井口先輩を超える!「5番三塁」でリーグ戦初出場初スタメンの佐々木泰内野手(1年=県岐阜商)が、2-2の同点で迎えた8回2死二塁から、高めに浮いたスライダーを左翼席に放り込んだ。大学初アーチは勝ち越しの決勝2ラン。「感触はよかった。自分のスイングができました」と、納得した表情をみせた。

打撃の良さは、すでに全国で実証済みだ。昨夏甲子園で行われた交流戦、明豊戦でも本塁打を放ち、高校通算は41本塁打。県岐阜商・鍛冶舎巧監督(69)からは「(大学)1年生から試合に出られる準備をしろ」とげきを飛ばされ、現役引退後も毎日欠かさずグラウンドに足を運び、後輩たちとともに練習を重ねてきた。

3月上旬に入寮したが、オープン戦では大学、社会人投手のスピードについていけず、何度もバットを折り苦しんだ。それでも3月中旬には、三菱重工EASTとのオープン戦で3安打を記録。「これでスピードについていける」と自信をつけ、リーグ戦に臨んだ。

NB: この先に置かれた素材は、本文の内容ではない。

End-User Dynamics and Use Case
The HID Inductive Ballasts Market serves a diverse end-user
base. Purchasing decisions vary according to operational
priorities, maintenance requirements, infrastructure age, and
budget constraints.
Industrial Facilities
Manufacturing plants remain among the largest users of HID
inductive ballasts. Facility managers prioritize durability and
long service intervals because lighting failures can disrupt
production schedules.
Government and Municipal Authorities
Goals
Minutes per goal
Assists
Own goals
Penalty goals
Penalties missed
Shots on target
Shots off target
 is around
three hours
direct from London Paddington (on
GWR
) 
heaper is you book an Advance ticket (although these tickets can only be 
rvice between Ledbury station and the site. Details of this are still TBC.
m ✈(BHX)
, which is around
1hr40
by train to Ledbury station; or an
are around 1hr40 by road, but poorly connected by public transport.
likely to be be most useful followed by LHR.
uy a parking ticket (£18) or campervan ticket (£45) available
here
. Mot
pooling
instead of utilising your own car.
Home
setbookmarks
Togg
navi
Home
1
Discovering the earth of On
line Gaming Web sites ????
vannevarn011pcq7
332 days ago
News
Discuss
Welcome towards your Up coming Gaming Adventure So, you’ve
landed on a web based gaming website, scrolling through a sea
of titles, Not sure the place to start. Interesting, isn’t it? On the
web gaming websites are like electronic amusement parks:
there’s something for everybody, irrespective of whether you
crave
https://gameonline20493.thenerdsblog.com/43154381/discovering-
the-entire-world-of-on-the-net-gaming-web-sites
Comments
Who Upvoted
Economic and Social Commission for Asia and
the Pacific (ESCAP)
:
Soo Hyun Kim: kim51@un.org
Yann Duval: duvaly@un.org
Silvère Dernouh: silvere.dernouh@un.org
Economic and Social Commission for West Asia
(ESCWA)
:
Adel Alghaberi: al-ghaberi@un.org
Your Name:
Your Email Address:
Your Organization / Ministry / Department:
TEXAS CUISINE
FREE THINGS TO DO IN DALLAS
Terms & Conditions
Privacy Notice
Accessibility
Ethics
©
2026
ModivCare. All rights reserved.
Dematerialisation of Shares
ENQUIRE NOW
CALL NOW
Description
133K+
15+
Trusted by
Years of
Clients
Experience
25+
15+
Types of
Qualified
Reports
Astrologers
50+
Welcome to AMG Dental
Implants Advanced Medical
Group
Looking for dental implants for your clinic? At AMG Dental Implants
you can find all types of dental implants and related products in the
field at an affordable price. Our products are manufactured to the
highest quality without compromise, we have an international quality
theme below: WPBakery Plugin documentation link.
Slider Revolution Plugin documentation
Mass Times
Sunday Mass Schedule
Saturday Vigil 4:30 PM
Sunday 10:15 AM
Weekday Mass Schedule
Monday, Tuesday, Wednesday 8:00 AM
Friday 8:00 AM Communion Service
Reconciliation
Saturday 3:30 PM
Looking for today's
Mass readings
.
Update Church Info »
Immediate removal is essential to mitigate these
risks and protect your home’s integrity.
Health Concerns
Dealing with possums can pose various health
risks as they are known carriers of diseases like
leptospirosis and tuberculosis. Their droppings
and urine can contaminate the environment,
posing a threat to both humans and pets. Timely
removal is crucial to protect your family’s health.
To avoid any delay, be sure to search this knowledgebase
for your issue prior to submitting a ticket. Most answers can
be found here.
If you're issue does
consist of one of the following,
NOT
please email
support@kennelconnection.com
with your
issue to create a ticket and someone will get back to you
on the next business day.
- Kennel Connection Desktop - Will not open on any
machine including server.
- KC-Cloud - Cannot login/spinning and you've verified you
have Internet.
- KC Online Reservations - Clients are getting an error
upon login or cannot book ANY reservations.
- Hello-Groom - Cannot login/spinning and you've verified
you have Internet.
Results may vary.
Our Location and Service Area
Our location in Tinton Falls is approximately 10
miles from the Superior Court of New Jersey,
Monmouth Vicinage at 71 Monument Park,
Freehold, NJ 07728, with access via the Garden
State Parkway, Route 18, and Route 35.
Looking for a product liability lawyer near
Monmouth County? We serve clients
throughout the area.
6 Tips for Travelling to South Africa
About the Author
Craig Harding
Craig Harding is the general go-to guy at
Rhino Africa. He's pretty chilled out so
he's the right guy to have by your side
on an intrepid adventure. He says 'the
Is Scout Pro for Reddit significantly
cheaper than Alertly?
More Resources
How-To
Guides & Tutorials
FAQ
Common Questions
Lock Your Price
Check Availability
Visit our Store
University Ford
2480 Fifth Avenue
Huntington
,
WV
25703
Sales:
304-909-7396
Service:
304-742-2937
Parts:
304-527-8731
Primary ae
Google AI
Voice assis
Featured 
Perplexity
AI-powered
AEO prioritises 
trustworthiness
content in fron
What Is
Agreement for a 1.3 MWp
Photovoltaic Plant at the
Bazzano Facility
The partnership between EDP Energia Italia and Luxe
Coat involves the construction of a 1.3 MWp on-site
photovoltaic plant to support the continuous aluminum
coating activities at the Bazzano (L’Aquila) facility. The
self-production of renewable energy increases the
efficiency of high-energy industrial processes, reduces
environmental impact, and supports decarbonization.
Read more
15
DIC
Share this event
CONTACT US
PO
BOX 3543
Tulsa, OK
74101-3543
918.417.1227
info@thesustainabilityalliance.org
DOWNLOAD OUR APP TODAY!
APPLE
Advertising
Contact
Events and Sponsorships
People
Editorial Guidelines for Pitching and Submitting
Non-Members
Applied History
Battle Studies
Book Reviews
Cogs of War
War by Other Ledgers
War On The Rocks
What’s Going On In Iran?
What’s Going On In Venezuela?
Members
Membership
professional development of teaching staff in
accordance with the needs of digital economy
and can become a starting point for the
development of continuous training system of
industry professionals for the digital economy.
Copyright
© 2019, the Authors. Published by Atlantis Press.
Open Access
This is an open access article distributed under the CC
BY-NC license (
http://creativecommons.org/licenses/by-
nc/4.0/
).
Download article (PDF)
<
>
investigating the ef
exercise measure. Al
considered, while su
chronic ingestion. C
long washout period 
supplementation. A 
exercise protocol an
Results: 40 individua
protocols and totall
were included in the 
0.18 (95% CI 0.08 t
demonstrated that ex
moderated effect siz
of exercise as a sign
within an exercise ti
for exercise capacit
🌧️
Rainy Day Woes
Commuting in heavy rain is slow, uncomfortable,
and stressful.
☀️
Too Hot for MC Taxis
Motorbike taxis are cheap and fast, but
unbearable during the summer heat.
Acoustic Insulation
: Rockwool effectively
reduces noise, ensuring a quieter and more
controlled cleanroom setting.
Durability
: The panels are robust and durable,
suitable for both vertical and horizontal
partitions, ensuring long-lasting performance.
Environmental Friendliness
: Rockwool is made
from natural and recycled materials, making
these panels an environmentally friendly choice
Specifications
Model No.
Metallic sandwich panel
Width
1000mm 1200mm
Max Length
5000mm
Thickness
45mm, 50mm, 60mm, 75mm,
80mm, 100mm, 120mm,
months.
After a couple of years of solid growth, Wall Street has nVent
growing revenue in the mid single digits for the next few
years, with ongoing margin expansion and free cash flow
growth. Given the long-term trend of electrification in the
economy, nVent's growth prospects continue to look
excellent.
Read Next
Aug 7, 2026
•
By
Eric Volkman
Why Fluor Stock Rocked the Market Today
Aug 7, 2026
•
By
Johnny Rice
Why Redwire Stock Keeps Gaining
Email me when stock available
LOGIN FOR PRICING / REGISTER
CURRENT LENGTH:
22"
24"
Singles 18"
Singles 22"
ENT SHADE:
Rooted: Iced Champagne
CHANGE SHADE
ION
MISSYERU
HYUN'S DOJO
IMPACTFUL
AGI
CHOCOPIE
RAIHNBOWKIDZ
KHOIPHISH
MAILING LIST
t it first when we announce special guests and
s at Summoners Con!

東都リーグは3月29日に開幕したが、全日本大学野球連盟の規則により1年生は出場できず。4月1日に入学式を終え、この日のリーグ戦デビュー戦で思いを爆発させた。

目標はでっかく掲げた。「大学の先輩、井口さん(資仁、現ロッテ監督)の大学通算本塁打24本を塗り替えること」。初出場、初スタメンで記念すべき1号を放ち、「まだ、完璧に自信がついたわけではない。これから、もっといい投手が出てくる。そういう投手からも打てるように。まずはチームの勝利に貢献したい」と引き締めた。

安藤寧則監督(43)は「思い切りの良さがあって、物おじしない。それは本当にすごい。場慣れしているという印象はありますね」とスーパールーキーに脱帽。新たな東都伝説の始まりかもしれない。